About maintenance

This page explains how Memorystore for Valkey performs maintenance on instances. It also provides information and configuration recommendations that your client applications should be aware of to take advantage of Memorystore for Valkey's zero downtime maintenance design. These recommendations apply to both highly available instances and instances without replicas. However, we strongly recommend the high availability configuration for all production use cases.

Memorystore for Valkey routinely updates instances to ensure that the service is reliable, performant, secure, and up-to-date. These updates are called maintenance. Maintenance is fully managed by the service and is designed to have zero downtime impact.

Maintenance typically falls into the following categories:

  • Memorystore features. To launch some features, Memorystore requires a maintenance update.
  • Operating system patches. We continuously monitor newly identified security vulnerabilities in the operating system. Upon discovery, we patch the operating system to protect you from new risks.
  • Database patches. Maintenance can include a Valkey update to improve instance security, performance, and reliability characteristics beyond what OSS Valkey provides.

Configure your client application

To configure your client application for the best performance and availability possible during maintenance, follow these steps:

  1. Use and configure your third party client according to the guidance at Client best practices to make sure that any scheduled maintenance doesn't impact the client application. Our recommended client configurations can avoid connection resets through periodic inline topology refreshes and background connection rotations.

Action item A: Reproduce every one of the instrument-reading entries below word for word, omitting the pictures.
Action item B: Extend the page on Memorystore for Valkey maintenance, picking up right after its final sentence.

Provided data:
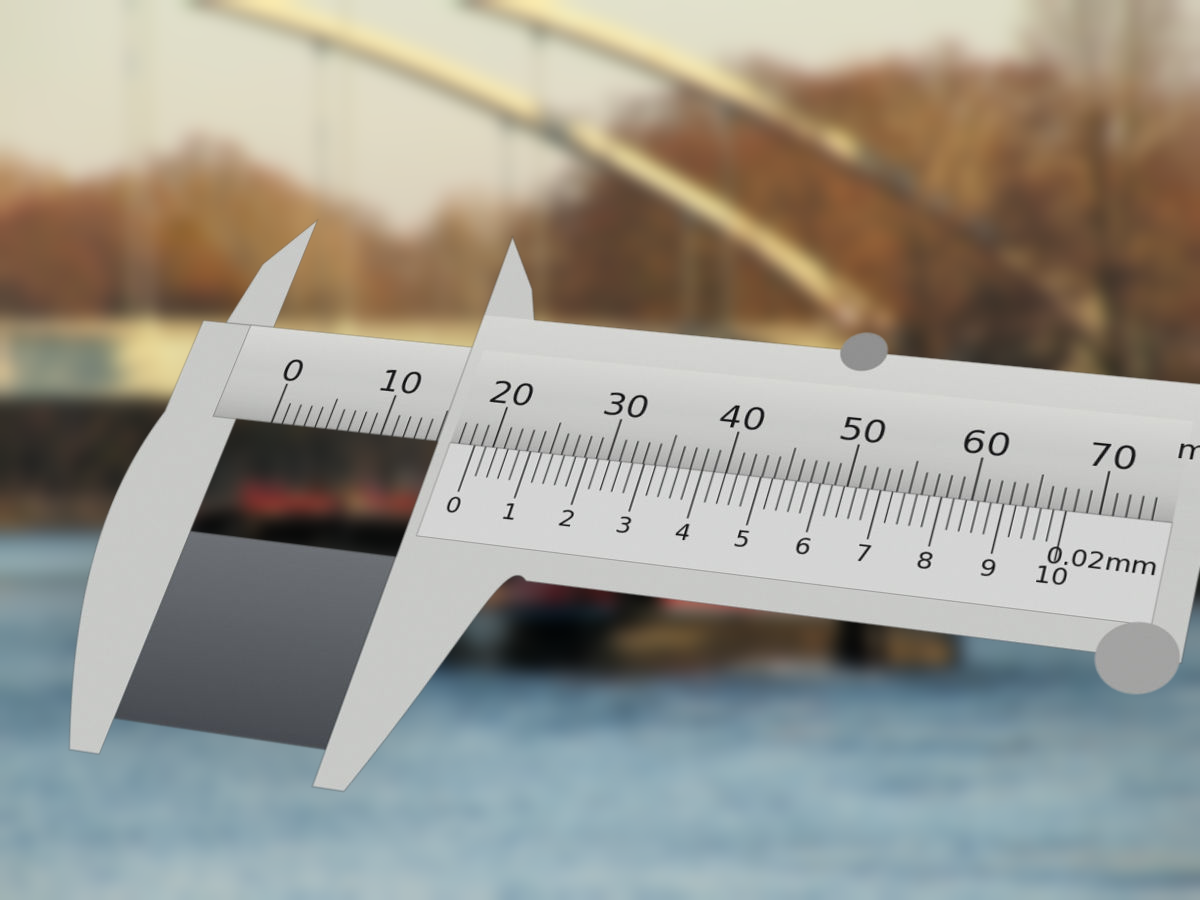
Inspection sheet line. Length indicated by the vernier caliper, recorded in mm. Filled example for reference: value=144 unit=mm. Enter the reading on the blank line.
value=18.4 unit=mm
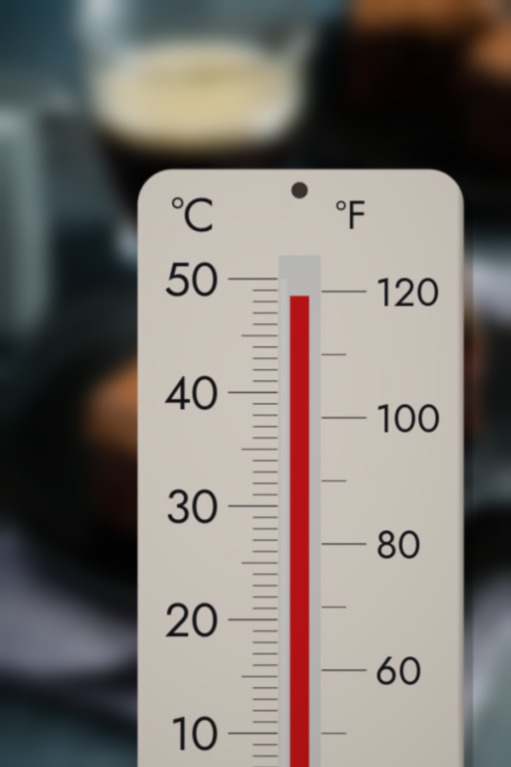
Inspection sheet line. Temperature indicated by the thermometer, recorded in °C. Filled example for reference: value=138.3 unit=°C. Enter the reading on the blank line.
value=48.5 unit=°C
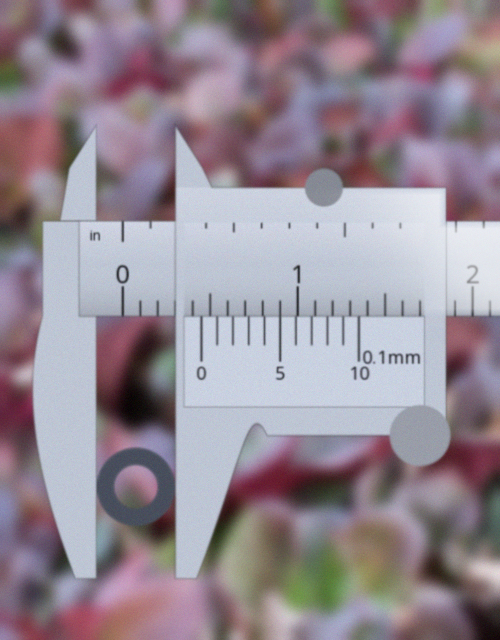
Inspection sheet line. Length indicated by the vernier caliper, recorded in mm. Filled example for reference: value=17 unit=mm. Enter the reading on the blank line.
value=4.5 unit=mm
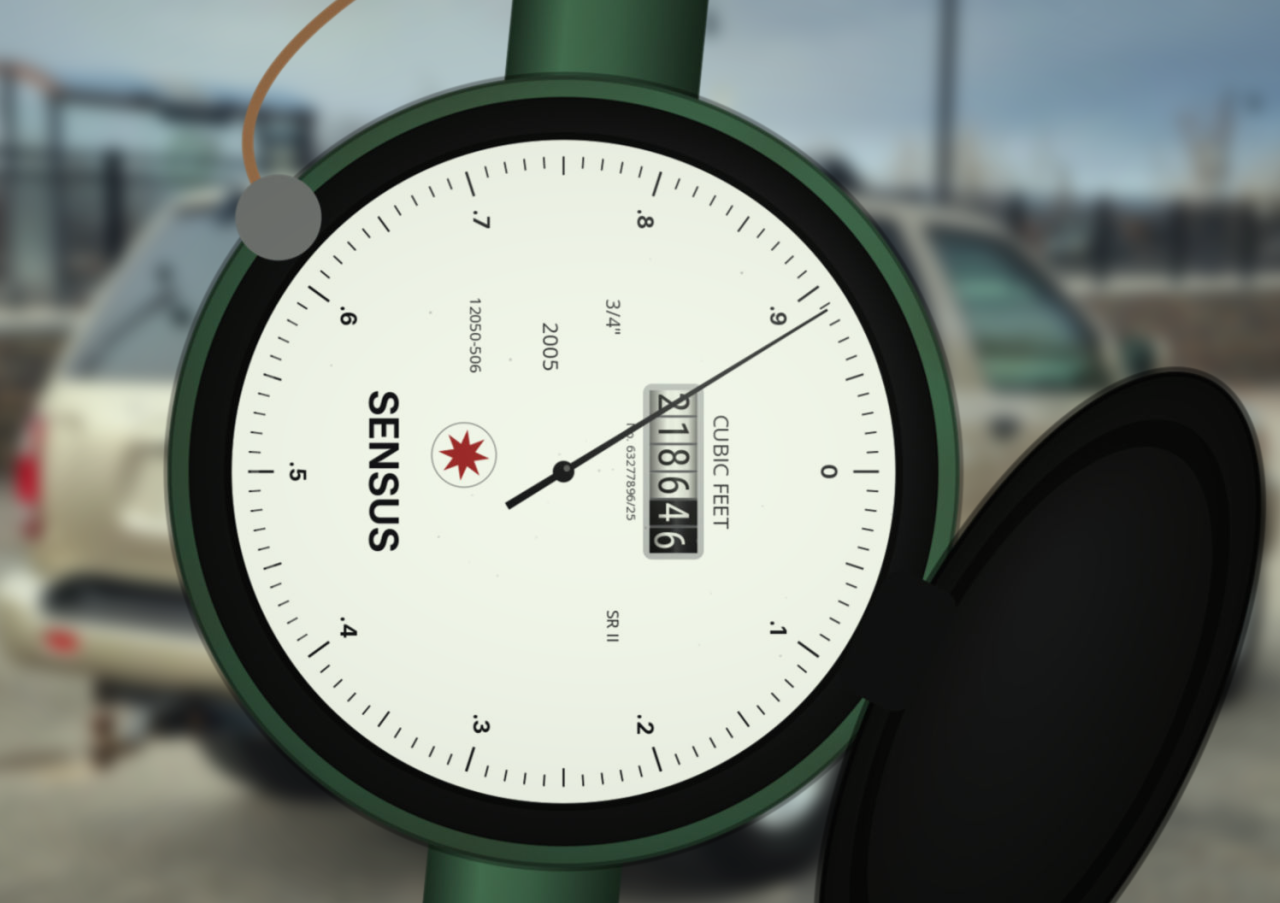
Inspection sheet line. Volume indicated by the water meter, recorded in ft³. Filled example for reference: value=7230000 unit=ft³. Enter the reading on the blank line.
value=218645.91 unit=ft³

Written response A:
Inspection sheet line. Length indicated by the vernier caliper, recorded in mm. Filled example for reference: value=144 unit=mm. Enter the reading on the blank line.
value=18.4 unit=mm
Inspection sheet line. Temperature indicated by the thermometer, recorded in °C. Filled example for reference: value=138.3 unit=°C. Enter the reading on the blank line.
value=48.5 unit=°C
Inspection sheet line. Length indicated by the vernier caliper, recorded in mm. Filled example for reference: value=17 unit=mm. Enter the reading on the blank line.
value=4.5 unit=mm
Inspection sheet line. Volume indicated by the water meter, recorded in ft³. Filled example for reference: value=7230000 unit=ft³. Enter the reading on the blank line.
value=218645.91 unit=ft³

Written response B:
  2. Test your client application with a series of update operations (such as scale in or out, replica count changes) while running a representative workload on primary and replica nodes, and monitoring for client impact. These updates test the inline topology refresh logic on clients, full sync impact, new node discovery, and existing node removal capability. Testing helps make sure that the third party client is configured correctly to avoid any negative impact to your application.

Scheduled maintenance

Memorystore for Valkey leverages a gradual deployment and create-before-destroy lifecycle strategy to avoid any downtime impact of Memorystore scheduled maintenance on your Valkey instances. Zero-downtime maintenance is achieved by using the request redirection capabilities of the OSS Valkey cluster protocol in conjunction with the following Memorystore mechanisms:

  1. Coordinated failover without any loss of data
  2. Graceful node removal to enable clients to catch up to the node topology updates without any availability impact
  3. The instance's PSC endpoints aren't affected by maintenance. For more information about PSC endpoints, see Instance endpoints.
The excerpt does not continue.